Reproduce the records below exactly, with nothing altered.

== DATA EXTRACTS

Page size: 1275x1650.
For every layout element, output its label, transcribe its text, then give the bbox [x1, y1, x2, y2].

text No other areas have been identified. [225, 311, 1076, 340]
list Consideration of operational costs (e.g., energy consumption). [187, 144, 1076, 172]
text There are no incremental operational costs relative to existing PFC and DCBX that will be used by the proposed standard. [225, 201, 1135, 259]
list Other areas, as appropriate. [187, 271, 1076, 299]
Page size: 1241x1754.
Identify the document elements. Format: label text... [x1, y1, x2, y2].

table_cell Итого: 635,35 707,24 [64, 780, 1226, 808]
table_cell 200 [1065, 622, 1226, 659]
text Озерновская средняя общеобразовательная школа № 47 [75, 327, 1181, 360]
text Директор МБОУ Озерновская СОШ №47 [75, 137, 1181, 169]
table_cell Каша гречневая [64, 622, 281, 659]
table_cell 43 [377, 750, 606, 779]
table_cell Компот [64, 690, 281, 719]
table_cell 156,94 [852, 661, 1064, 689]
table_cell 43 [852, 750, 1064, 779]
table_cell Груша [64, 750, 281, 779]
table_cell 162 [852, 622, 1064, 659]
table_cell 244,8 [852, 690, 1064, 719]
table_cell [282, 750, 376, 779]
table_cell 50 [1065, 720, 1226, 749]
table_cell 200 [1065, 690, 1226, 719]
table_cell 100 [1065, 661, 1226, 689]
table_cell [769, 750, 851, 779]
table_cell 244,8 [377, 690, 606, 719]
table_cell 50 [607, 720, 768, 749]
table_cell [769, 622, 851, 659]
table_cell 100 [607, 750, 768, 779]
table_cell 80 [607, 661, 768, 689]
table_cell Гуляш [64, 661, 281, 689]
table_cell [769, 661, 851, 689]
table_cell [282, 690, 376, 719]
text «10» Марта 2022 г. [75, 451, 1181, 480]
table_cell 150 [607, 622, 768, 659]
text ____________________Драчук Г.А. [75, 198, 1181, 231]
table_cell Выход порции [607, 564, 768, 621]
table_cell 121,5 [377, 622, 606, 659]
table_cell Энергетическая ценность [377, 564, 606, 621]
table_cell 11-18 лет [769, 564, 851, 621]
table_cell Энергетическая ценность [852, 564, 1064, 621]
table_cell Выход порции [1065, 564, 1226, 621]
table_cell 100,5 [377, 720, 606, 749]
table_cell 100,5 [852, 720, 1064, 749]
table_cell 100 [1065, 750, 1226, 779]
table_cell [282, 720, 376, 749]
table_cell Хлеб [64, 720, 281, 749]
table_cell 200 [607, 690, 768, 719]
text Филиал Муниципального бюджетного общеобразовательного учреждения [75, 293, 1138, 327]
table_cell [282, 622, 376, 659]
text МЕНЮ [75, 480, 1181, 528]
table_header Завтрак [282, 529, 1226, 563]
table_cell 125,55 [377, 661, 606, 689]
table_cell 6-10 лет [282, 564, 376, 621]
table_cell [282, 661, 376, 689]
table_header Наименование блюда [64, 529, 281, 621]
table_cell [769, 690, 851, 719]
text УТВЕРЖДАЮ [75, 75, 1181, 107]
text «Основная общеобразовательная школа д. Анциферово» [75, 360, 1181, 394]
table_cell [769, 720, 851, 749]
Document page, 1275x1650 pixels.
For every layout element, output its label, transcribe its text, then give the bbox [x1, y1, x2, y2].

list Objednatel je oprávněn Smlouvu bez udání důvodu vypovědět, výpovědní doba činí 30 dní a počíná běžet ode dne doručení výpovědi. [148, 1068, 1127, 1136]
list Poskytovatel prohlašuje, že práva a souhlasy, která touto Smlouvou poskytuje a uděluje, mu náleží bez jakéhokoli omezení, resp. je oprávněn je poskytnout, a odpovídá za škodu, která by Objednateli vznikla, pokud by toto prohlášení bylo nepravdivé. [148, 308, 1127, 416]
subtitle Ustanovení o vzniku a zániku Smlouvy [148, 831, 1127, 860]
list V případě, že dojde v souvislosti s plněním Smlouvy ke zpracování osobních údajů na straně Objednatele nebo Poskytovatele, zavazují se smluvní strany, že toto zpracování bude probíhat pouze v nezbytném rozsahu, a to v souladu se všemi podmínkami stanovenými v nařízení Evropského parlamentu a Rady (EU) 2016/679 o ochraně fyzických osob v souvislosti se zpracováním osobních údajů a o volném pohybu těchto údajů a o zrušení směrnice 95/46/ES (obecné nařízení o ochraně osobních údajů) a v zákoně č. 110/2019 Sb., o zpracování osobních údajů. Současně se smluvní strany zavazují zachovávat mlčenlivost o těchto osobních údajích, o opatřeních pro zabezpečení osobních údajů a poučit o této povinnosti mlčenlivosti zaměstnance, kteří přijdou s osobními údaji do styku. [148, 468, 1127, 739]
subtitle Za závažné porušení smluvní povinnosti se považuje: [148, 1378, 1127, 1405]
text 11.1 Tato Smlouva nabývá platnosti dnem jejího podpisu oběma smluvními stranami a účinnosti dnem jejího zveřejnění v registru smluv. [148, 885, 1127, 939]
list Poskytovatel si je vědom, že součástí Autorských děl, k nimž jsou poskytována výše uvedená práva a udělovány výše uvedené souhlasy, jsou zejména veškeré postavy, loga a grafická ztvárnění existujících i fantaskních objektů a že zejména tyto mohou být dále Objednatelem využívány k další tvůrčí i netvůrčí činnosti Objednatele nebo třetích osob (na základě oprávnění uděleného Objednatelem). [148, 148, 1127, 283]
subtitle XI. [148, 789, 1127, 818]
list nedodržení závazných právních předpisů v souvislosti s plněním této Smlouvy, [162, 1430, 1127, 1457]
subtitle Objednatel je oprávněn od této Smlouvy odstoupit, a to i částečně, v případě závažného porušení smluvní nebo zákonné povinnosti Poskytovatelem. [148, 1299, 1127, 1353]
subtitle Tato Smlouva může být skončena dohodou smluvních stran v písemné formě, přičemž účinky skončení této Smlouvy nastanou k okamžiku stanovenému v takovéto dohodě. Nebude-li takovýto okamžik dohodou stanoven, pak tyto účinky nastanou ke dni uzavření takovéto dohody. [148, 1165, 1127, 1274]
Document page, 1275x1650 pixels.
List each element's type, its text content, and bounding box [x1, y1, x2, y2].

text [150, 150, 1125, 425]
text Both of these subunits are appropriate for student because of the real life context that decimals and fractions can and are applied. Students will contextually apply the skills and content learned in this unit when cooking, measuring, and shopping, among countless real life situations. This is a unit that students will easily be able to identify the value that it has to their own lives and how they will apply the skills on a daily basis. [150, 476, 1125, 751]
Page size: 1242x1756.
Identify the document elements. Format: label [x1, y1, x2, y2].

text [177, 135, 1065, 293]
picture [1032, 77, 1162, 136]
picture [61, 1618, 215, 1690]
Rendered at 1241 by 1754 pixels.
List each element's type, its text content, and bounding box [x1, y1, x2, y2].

====

YOUR SOLUTION:
Page size: 1275x1650.
For every layout element, output its label, transcribe its text, then give the bbox [x1, y1, x2, y2].

text No other areas have been identified. [225, 311, 1076, 340]
list Consideration of operational costs (e.g., energy consumption). [187, 144, 1076, 172]
text There are no incremental operational costs relative to existing PFC and DCBX that will be used by the proposed standard. [225, 201, 1135, 259]
list Other areas, as appropriate. [187, 271, 1076, 299]
Page size: 1241x1754.
Identify the document elements. Format: label text... [x1, y1, x2, y2].

table_cell Итого: 635,35 707,24 [64, 780, 1226, 808]
table_cell 200 [1065, 622, 1226, 659]
text Озерновская средняя общеобразовательная школа № 47 [75, 327, 1181, 360]
text Директор МБОУ Озерновская СОШ №47 [75, 137, 1181, 169]
table_cell Каша гречневая [64, 622, 281, 659]
table_cell 43 [377, 750, 606, 779]
table_cell Компот [64, 690, 281, 719]
table_cell 156,94 [852, 661, 1064, 689]
table_cell 43 [852, 750, 1064, 779]
table_cell Груша [64, 750, 281, 779]
table_cell 162 [852, 622, 1064, 659]
table_cell 244,8 [852, 690, 1064, 719]
table_cell [282, 750, 376, 779]
table_cell 50 [1065, 720, 1226, 749]
table_cell 200 [1065, 690, 1226, 719]
table_cell 100 [1065, 661, 1226, 689]
table_cell [769, 750, 851, 779]
table_cell 244,8 [377, 690, 606, 719]
table_cell 50 [607, 720, 768, 749]
table_cell [769, 622, 851, 659]
table_cell 100 [607, 750, 768, 779]
table_cell 80 [607, 661, 768, 689]
table_cell Гуляш [64, 661, 281, 689]
table_cell [769, 661, 851, 689]
table_cell [282, 690, 376, 719]
text «10» Марта 2022 г. [75, 451, 1181, 480]
table_cell 150 [607, 622, 768, 659]
text ____________________Драчук Г.А. [75, 198, 1181, 231]
table_cell Выход порции [607, 564, 768, 621]
table_cell 121,5 [377, 622, 606, 659]
table_cell Энергетическая ценность [377, 564, 606, 621]
table_cell 11-18 лет [769, 564, 851, 621]
table_cell Энергетическая ценность [852, 564, 1064, 621]
table_cell Выход порции [1065, 564, 1226, 621]
table_cell 100,5 [377, 720, 606, 749]
table_cell 100,5 [852, 720, 1064, 749]
table_cell 100 [1065, 750, 1226, 779]
table_cell [282, 720, 376, 749]
table_cell Хлеб [64, 720, 281, 749]
table_cell 200 [607, 690, 768, 719]
text Филиал Муниципального бюджетного общеобразовательного учреждения [75, 293, 1138, 327]
table_cell [282, 622, 376, 659]
text МЕНЮ [75, 480, 1181, 528]
table_header Завтрак [282, 529, 1226, 563]
table_cell 125,55 [377, 661, 606, 689]
table_cell 6-10 лет [282, 564, 376, 621]
table_cell [282, 661, 376, 689]
table_header Наименование блюда [64, 529, 281, 621]
table_cell [769, 690, 851, 719]
text УТВЕРЖДАЮ [75, 75, 1181, 107]
text «Основная общеобразовательная школа д. Анциферово» [75, 360, 1181, 394]
table_cell [769, 720, 851, 749]
Document page, 1275x1650 pixels.
For every layout element, output its label, transcribe its text, then give the bbox [x1, y1, x2, y2].

list Objednatel je oprávněn Smlouvu bez udání důvodu vypovědět, výpovědní doba činí 30 dní a počíná běžet ode dne doručení výpovědi. [148, 1068, 1127, 1136]
list Poskytovatel prohlašuje, že práva a souhlasy, která touto Smlouvou poskytuje a uděluje, mu náleží bez jakéhokoli omezení, resp. je oprávněn je poskytnout, a odpovídá za škodu, která by Objednateli vznikla, pokud by toto prohlášení bylo nepravdivé. [148, 308, 1127, 416]
subtitle Ustanovení o vzniku a zániku Smlouvy [148, 831, 1127, 860]
list V případě, že dojde v souvislosti s plněním Smlouvy ke zpracování osobních údajů na straně Objednatele nebo Poskytovatele, zavazují se smluvní strany, že toto zpracování bude probíhat pouze v nezbytném rozsahu, a to v souladu se všemi podmínkami stanovenými v nařízení Evropského parlamentu a Rady (EU) 2016/679 o ochraně fyzických osob v souvislosti se zpracováním osobních údajů a o volném pohybu těchto údajů a o zrušení směrnice 95/46/ES (obecné nařízení o ochraně osobních údajů) a v zákoně č. 110/2019 Sb., o zpracování osobních údajů. Současně se smluvní strany zavazují zachovávat mlčenlivost o těchto osobních údajích, o opatřeních pro zabezpečení osobních údajů a poučit o této povinnosti mlčenlivosti zaměstnance, kteří přijdou s osobními údaji do styku. [148, 468, 1127, 739]
subtitle Za závažné porušení smluvní povinnosti se považuje: [148, 1378, 1127, 1405]
text 11.1 Tato Smlouva nabývá platnosti dnem jejího podpisu oběma smluvními stranami a účinnosti dnem jejího zveřejnění v registru smluv. [148, 885, 1127, 939]
list Poskytovatel si je vědom, že součástí Autorských děl, k nimž jsou poskytována výše uvedená práva a udělovány výše uvedené souhlasy, jsou zejména veškeré postavy, loga a grafická ztvárnění existujících i fantaskních objektů a že zejména tyto mohou být dále Objednatelem využívány k další tvůrčí i netvůrčí činnosti Objednatele nebo třetích osob (na základě oprávnění uděleného Objednatelem). [148, 148, 1127, 283]
subtitle XI. [148, 789, 1127, 818]
list nedodržení závazných právních předpisů v souvislosti s plněním této Smlouvy, [162, 1430, 1127, 1457]
subtitle Objednatel je oprávněn od této Smlouvy odstoupit, a to i částečně, v případě závažného porušení smluvní nebo zákonné povinnosti Poskytovatelem. [148, 1299, 1127, 1353]
subtitle Tato Smlouva může být skončena dohodou smluvních stran v písemné formě, přičemž účinky skončení této Smlouvy nastanou k okamžiku stanovenému v takovéto dohodě. Nebude-li takovýto okamžik dohodou stanoven, pak tyto účinky nastanou ke dni uzavření takovéto dohody. [148, 1165, 1127, 1274]
Document page, 1275x1650 pixels.
List each element's type, its text content, and bounding box [x1, y1, x2, y2].

text [150, 150, 1125, 425]
text Both of these subunits are appropriate for student because of the real life context that decimals and fractions can and are applied. Students will contextually apply the skills and content learned in this unit when cooking, measuring, and shopping, among countless real life situations. This is a unit that students will easily be able to identify the value that it has to their own lives and how they will apply the skills on a daily basis. [150, 476, 1125, 751]
Page size: 1242x1756.
Identify the document elements. Format: label [x1, y1, x2, y2].

text [177, 135, 1065, 293]
picture [1032, 77, 1162, 136]
picture [61, 1618, 215, 1690]
Rendered at 1241 by 1754 pixels.
List each element's type, its text content, and bounding box [x1, y1, x2, y2].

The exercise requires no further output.